The pandemic normalized two-dimensional intimacy and folded therapy into the same platform that hosts work meetings, social media, private text chains, as well as enables us to order food, make travel plans, shop, find romance, get news, troll and get trolled, do banking, enjoy critiques and gossip, and consume Netflix and pornography.
I am noticing online an emerging backlash against the commercialization of therapy that warrants discussion. As an insurance company provider, after my office expenses, I earn per hour about as much as a manager at Trader Joe’s. This is a race to the bottom engendered by a focus on corporate bottom-lines rather than patient well-being.
A Generation that Embraces Mental Health Diagnoses
A deeper shift may be Gen Z’s growing identification with diagnoses. The culture now rewards people for speaking fluently about themselves in therapeutic terms. Sometimes this produces genuine insight; sometimes it’s just branding. A diagnosis can help people feel recognized but it also risks becoming a permanent solution to a temporary problem.
Freudian psychoanalysis often took years of several sessions per week; there’s a trust-building and rapport-building component of in-person therapy (attachment) that is seldom discussed today when the primacy is placed on expediency and results. However, I believe that Freud also contributed to the current mess by positing psychology and psychoanalysis as “scientific.” For me, psychology in general and therapy in particular are more art than science. Also, if you notice, most psychological studies that attempt to be scientific – represent the general population (not just college volunteers), have a control group, are replicable – fail or are debunked within ten years. Just look at the recent backlash against IFS and Polyvagal Theory – two theories that are about as scientific as astrology.
For me, the benefits of therapy come from the encounter. “Mirror neurons do not fire via text message,” I wrote in my first book. The validation of emotional experiences requires 55 minutes of eye-contact, intentional facial affect mirroring and body language matching, plus pheromones, as well as a smidge of transference. AI can summarize and intellectually placate, but it cannot participate in the ethical and affective profundity of two human subjectivities authentically wrestling with emotions together in a safe space.
Long before other sociologists, Professor Rieff understood that therapy would become our culture’s dominant mode of self-understanding. What he did not anticipate was the speed with which AI would help create the Therapeutic Industrial Complex.

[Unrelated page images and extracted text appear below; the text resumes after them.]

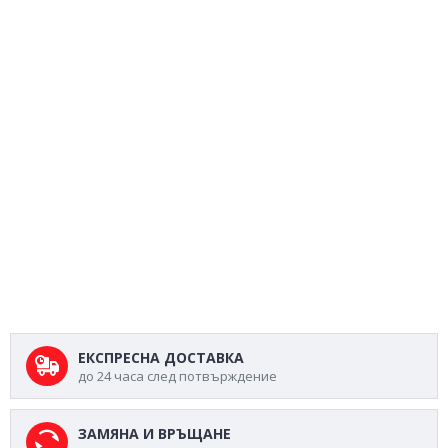
ЕКСПРЕСНА ДОСТАВКА
до 24 часа след потвърждение
ЗАМЯНА И ВРЪЩАНЕ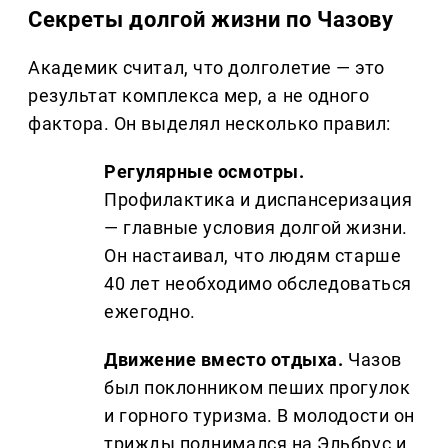
Секреты долгой жизни по Чазову
Академик считал, что долголетие — это
результат комплекса мер, а не одного
фактора. Он выделял несколько правил:
Регулярные осмотры.
Профилактика и диспансеризация
— главные условия долгой жизни.
Он настаивал, что людям старше
40 лет необходимо обследоваться
ежегодно.
Движение вместо отдыха.
Чазов
был поклонником пеших прогулок
и горного туризма. В молодости он
трижды поднимался на Эльбрус и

There are myriad roles that psychotherapists play when we are in the office with a patient: we validate emotional experiences, embody compassion, anchor presence, model authenticity, hold space for grief, alleviate shame, restore agency, embrace uncertainty, awaken curiosity, transmute fear, process disappointments, witness breakthroughs, refine narratives, reframe perspectives, explore blindspots, reveal self-deception, challenge assumptions, point out catastrophizing, resolve conflicts, ease frustrations, inspire transformations, moderate expectations, offer reality testing, note parapraxes, track patterns, set goals, support ideals, propose solutions, share tools, reinforce wins, empower—and yes, diagnose—as well as many many other things.

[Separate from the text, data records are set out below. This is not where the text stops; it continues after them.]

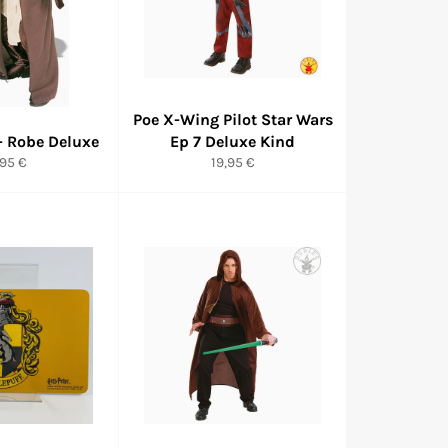
Poe X-Wing Pilot Star Wars
 - Robe Deluxe
Ep 7 Deluxe Kind
rmaler
Normaler
,95 €
19,95 €
eis
Preis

We need to disambiguate what is currently transpiring in psychology and therapy and have a candid discussion about the art of meaningful, satisfying relationships rather than the current rise of a “science” of algorithmically produced mental Band-Aids.
References
Philip Rieff, “The Triumph of the Therapeutic: Uses of Faith After Freud” (New York: Harper & Row, 1966).[1][2]
James F. T. Bugental, “The Art of the Psychotherapist” (New York: W. W. Norton, 1992).
Gabor Maté and Daniel Maté, “The Myth of Normal: Trauma, Illness, and Healing in a Toxic Culture” (New York: Avery, 2022).